À l'échelle continentale, les connaissances tirées des profils genre pays ont permis à la Banque de recenser plus de 160 associations d'entrepreneures, mettant en lumière à la fois leurs forces et leurs déficits en matière de capacités. Ces conclusions ont guidé un soutien plus ciblé et un engagement plus profond auprès des réseaux d'entreprises locaux. Par exemple, les déficits identifiés en matière de capacités de gestion financière ont donné lieu à des plans de formation ciblée et à une collaboration plus structurée.
L'impact dépasse le cadre des opérations. Les recommandations issues des profils ont conduit à des changements politiques significatifs et à des réformes institutionnelles dans les pays africains. Le premier profil genre pays de la Côte d'Ivoire, publié en 2015, a contribué à orienter les débats politiques qui ont ouvert la voie à d'importants progrès juridiques et institutionnels. Cela inclut la loi de 2019 visant à promouvoir la représentation politique des femmes et la loi de 2021 renforçant la protection des victimes de violences domestiques et sexuelles.
5 Les profils genre pays s'appuient sur des partenariats
Le Groupe de la Banque collabore avec les gouvernements, la société civile et des partenaires au développement, tels qu'ONU Femmes et l'Union européenne. Il est essentiel de noter que chaque profil genre pays est élaboré avec la contribution directe du pays membre concerné, garantissant ainsi l'appropriation nationale de l'analyse.

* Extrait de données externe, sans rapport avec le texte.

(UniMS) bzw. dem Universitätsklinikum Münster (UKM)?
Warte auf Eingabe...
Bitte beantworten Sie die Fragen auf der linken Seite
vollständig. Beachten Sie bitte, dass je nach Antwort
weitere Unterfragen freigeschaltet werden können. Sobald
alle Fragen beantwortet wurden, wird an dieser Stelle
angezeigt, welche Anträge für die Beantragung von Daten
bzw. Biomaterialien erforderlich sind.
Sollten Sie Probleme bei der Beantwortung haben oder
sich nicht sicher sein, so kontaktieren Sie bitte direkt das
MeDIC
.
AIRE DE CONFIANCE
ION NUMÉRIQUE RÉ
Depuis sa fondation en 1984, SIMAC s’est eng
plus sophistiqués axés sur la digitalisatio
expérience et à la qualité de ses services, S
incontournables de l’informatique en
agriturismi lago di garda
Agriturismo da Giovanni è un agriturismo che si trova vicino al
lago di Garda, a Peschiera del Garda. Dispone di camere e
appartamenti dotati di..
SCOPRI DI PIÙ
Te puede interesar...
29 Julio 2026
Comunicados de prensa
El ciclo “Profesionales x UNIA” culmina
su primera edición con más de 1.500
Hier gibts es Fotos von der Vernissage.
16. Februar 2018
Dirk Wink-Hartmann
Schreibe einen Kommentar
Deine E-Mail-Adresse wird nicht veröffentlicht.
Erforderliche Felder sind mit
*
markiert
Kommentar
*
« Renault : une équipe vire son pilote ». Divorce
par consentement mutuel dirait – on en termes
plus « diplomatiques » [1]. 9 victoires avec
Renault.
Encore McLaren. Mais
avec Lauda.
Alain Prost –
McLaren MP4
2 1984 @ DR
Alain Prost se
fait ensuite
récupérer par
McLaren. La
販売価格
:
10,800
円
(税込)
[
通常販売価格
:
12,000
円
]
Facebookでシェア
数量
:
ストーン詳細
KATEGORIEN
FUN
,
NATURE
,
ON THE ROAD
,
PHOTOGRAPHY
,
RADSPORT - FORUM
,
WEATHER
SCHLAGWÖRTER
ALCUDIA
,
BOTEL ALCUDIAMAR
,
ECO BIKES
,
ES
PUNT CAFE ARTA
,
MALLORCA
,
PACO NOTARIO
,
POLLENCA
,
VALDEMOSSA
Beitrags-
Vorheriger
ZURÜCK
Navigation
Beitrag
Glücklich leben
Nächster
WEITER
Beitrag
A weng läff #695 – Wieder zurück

Ces partenariats apportent une valeur ajoutée en combinant des connaissances spécifiques au pays avec des données comparatives plus larges et une rigueur technique, ce qui rend les profils à la fois pertinents au niveau local et éclairés par une perspective mondiale. De ce fait, ils constituent des outils fiables pour les décideurs politiques, les défenseurs des droits et les acteurs du développement qui oeuvrent à la promotion de l'égalité des genres et de l'autonomisation des femmes en Afrique, ainsi qu'un atout stratégique pour le Groupe de la Banque dans la poursuite de sa mission de mobilisation de financements à grande échelle pour le développement, même dans un monde fragmenté.